__Directions__. Write out every record below exactly as it stands, leaving the pictures out.

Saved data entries
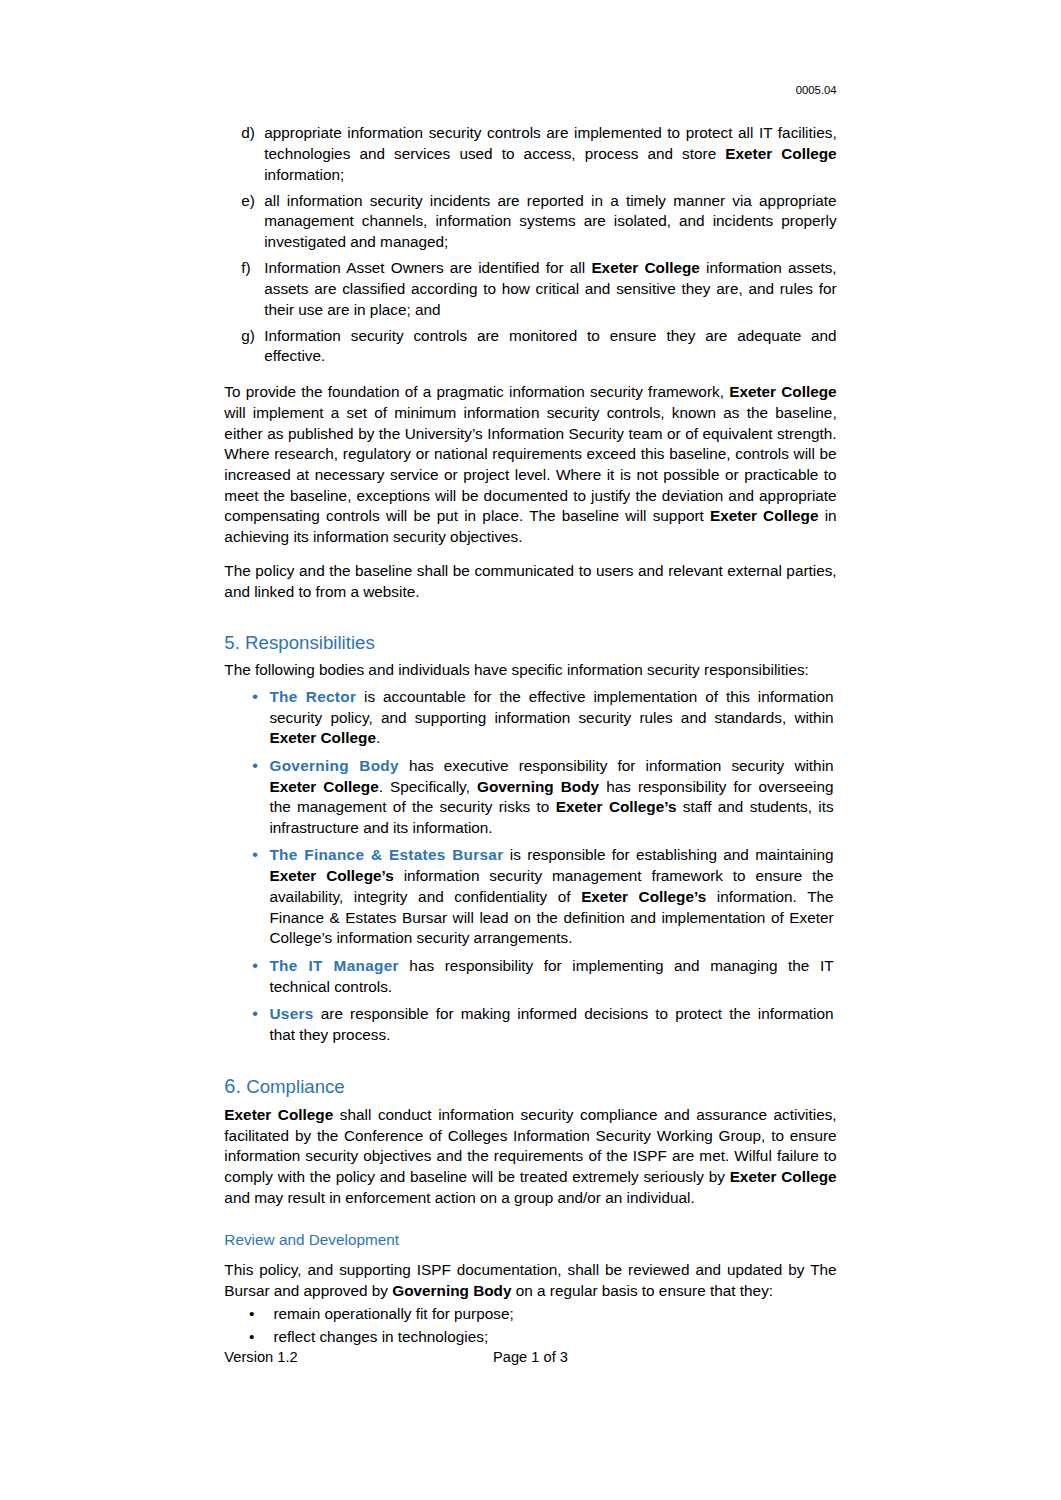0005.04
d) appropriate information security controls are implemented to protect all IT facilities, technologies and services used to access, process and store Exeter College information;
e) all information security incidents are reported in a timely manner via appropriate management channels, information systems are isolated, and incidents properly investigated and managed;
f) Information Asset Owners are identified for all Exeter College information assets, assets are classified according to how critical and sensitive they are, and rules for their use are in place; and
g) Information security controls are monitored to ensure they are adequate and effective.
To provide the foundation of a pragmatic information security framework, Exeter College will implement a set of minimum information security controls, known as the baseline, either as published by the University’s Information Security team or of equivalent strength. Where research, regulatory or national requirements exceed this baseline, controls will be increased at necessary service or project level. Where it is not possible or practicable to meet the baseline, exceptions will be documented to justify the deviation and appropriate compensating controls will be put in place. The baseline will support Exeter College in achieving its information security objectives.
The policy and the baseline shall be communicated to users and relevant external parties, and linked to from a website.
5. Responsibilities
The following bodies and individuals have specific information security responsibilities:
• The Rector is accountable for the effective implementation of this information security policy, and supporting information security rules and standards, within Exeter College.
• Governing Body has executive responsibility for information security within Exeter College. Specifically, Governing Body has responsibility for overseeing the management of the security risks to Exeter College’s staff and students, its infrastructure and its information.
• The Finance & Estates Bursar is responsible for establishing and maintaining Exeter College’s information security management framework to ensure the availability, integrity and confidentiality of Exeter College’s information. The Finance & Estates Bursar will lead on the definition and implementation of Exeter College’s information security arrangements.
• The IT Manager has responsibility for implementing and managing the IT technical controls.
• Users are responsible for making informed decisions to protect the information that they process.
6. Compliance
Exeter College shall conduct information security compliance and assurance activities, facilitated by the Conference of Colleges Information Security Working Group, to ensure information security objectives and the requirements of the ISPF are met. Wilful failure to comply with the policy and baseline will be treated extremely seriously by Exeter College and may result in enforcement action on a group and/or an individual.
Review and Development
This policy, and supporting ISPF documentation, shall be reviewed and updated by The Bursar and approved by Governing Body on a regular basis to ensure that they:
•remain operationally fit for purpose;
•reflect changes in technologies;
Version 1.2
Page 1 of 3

__Result for this task__.
0005.04
d) appropriate information security controls are implemented to protect all IT facilities, technologies and services used to access, process and store Exeter College information;
e) all information security incidents are reported in a timely manner via appropriate management channels, information systems are isolated, and incidents properly investigated and managed;
f) Information Asset Owners are identified for all Exeter College information assets, assets are classified according to how critical and sensitive they are, and rules for their use are in place; and
g) Information security controls are monitored to ensure they are adequate and effective.
To provide the foundation of a pragmatic information security framework, Exeter College will implement a set of minimum information security controls, known as the baseline, either as published by the University’s Information Security team or of equivalent strength. Where research, regulatory or national requirements exceed this baseline, controls will be increased at necessary service or project level. Where it is not possible or practicable to meet the baseline, exceptions will be documented to justify the deviation and appropriate compensating controls will be put in place. The baseline will support Exeter College in achieving its information security objectives.
The policy and the baseline shall be communicated to users and relevant external parties, and linked to from a website.
5. Responsibilities
The following bodies and individuals have specific information security responsibilities:
• The Rector is accountable for the effective implementation of this information security policy, and supporting information security rules and standards, within Exeter College.
• Governing Body has executive responsibility for information security within Exeter College. Specifically, Governing Body has responsibility for overseeing the management of the security risks to Exeter College’s staff and students, its infrastructure and its information.
• The Finance & Estates Bursar is responsible for establishing and maintaining Exeter College’s information security management framework to ensure the availability, integrity and confidentiality of Exeter College’s information. The Finance & Estates Bursar will lead on the definition and implementation of Exeter College’s information security arrangements.
• The IT Manager has responsibility for implementing and managing the IT technical controls.
• Users are responsible for making informed decisions to protect the information that they process.
6. Compliance
Exeter College shall conduct information security compliance and assurance activities, facilitated by the Conference of Colleges Information Security Working Group, to ensure information security objectives and the requirements of the ISPF are met. Wilful failure to comply with the policy and baseline will be treated extremely seriously by Exeter College and may result in enforcement action on a group and/or an individual.
Review and Development
This policy, and supporting ISPF documentation, shall be reviewed and updated by The Bursar and approved by Governing Body on a regular basis to ensure that they:
•remain operationally fit for purpose;
•reflect changes in technologies;
Version 1.2
Page 1 of 3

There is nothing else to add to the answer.